J’ai déjà écrit sur la cinétique du pékin, et je vais continuer. Mais la vie est courte, et je ne fais pas tout ce que je voudrais. Mes idées sur la cinétique du pékin sont notées dans un petit carnet noir, j’en livre ici quelques extraits :

  • Il y a la cinétique, et il y a la statique. Ce que j’ai publié (2 thibillets), par référence au jeu de go, concerne la statique. Les thibillets suivants concerneront la cinétique, qui prendra pour référence la mécanique des fluides, ou la cinétique des gaz
  • Dans la cinétique proprement dite, la mécanique des fluides (visqueux ou pas) gagne en profondeur quand on rajoute de la sociologie.

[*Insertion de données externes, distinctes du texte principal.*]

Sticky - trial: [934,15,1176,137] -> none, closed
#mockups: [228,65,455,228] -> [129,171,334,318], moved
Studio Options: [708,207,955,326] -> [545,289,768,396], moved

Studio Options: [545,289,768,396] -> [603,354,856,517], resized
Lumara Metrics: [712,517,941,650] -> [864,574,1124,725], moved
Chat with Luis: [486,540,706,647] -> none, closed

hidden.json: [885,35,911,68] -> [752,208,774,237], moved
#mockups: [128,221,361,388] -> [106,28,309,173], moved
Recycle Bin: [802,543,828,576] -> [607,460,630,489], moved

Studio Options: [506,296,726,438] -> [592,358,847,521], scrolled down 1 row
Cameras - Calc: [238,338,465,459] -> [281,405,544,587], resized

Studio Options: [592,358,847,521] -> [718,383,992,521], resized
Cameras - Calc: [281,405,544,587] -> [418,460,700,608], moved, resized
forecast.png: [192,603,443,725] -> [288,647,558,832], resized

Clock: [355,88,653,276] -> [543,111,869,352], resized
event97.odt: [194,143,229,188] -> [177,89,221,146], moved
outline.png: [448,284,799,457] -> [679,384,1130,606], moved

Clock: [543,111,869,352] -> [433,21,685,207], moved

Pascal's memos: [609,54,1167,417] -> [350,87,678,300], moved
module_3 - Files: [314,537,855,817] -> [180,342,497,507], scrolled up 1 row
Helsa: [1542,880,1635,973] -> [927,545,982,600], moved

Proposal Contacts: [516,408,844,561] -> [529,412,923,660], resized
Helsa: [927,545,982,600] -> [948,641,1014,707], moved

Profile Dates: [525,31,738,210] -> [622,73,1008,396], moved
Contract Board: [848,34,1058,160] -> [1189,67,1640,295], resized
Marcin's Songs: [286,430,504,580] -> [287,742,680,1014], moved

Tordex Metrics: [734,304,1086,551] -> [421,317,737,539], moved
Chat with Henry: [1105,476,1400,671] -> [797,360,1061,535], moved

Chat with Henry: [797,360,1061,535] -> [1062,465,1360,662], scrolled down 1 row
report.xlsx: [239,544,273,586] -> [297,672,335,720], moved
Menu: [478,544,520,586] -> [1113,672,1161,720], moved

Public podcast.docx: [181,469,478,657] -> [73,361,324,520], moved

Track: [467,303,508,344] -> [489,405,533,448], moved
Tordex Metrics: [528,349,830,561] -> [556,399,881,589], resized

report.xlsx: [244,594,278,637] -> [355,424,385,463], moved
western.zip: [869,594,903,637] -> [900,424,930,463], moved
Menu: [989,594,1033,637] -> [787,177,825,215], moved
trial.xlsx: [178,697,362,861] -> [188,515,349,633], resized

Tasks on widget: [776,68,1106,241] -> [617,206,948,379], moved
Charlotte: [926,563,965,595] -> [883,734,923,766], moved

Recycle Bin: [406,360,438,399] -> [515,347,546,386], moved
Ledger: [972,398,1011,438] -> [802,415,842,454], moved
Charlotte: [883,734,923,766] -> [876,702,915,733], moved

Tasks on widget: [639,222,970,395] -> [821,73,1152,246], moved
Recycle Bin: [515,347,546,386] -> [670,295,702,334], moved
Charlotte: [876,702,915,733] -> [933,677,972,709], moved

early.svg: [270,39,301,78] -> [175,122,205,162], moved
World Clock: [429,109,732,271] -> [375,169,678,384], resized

Autant une particule n’obéit qu’à la mécanique des fluides (et encore), autant un individu obéit à cette même mécanique, mâtinée d’une conscience sociale, qui interagit avec le phénomène. En résumé pédagogique, pour les neuneus du dernier rang : un individu dans une foule se meut un peu différemment d’une molécule dans un gaz, car il a une psychologie (ce que n’a pas une molécule).
  • J’en ai déduit quelques observations, qui feront l’objet de quelques thibillets, nous en reparlerons.